There are many powerful issues in this story which are important to our understanding of Christianity. Firstly, Abraham can be seen as an archetype of God as a Father here. God continually refers to Isaac as his ‘only son’ who is to be sacrificed. Five hundred years after this we learn that a burnt offering of a lamb is performed to cleanse from sin. Isaac, the ‘only son’ was to be the lamb given for sin, just as Jesus Christ, God’s ‘only son’, called the ‘lamb of God’ would be given as a sacrifice for sin. God sacrificed his only son Jesus knowing He would be raised from death.Abraham was willing to sacrifice his only son knowing that God would raise him from death. We know this because Abraham told his servants that both he and the boy would return, and also for the simple reason that Abraham believed it was through Isaac that the nation of Israel was promised.

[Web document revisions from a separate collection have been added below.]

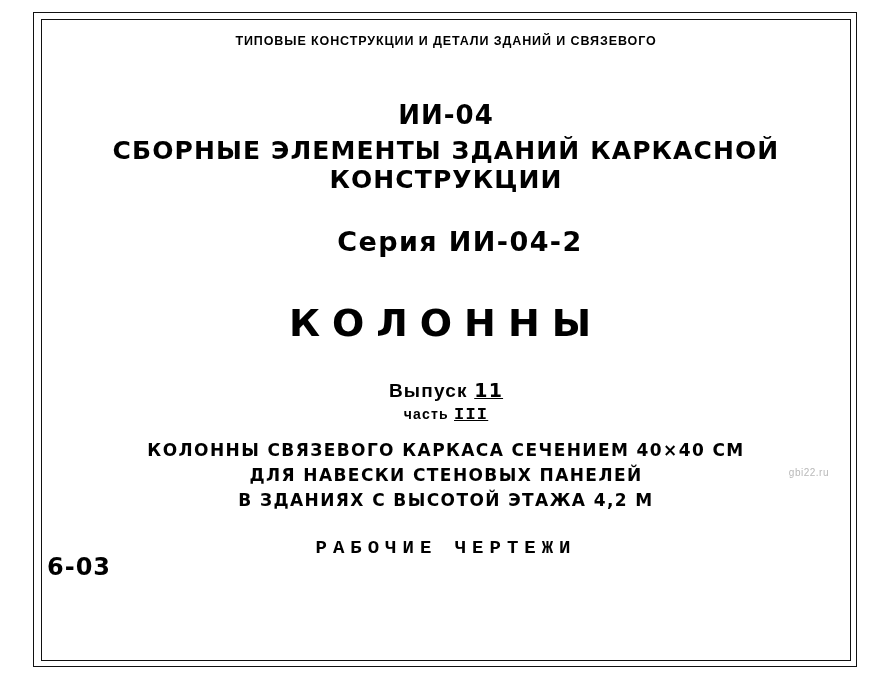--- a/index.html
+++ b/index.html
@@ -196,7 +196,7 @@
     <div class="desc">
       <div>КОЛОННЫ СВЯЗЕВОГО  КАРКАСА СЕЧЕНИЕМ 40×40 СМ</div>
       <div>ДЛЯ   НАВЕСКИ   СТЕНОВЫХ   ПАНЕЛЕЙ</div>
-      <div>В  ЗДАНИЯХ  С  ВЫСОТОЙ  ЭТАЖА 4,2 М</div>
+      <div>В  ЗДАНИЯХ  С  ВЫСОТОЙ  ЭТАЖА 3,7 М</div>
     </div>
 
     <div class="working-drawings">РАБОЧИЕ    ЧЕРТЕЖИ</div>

We can also see parallels in that Isaac was a miracle baby, a baby born well past the possible time for Sarah, and Jesus was of course a miracle child, conceived by the Holy Spirit.

Abraham is considered to be the Father of the faithful, the Father of those who are saved by faith. Is was fitting that his faith should be such that his test foretells the miraculous coming of the Messiah, the sacrifice of the lamb of God for sin, and faith in the resurrection from the dead. God foretells the plan of salvation in this event, and at the same time He lays down the requirements of those who would come to God for salvation. It is the nature of that salvation that every person who would be free from the guilt and penalty of sin, must in a sense offer Jesus Christ to the Father as a sacrifice for their sin.

Abraham’s name appears often in the New Testament especially where the subject of faith is discussed. He is considered a man of faith simply because he acted upon the knowledge he received from God, trusting God for the best possible outcome. He never acted presumptuously, but only as directed, and he acted on what he believed to be true about the nature of God. It is his absolute trust in God and his willingness to act upon that trust which commends him as the Father of those who have faith.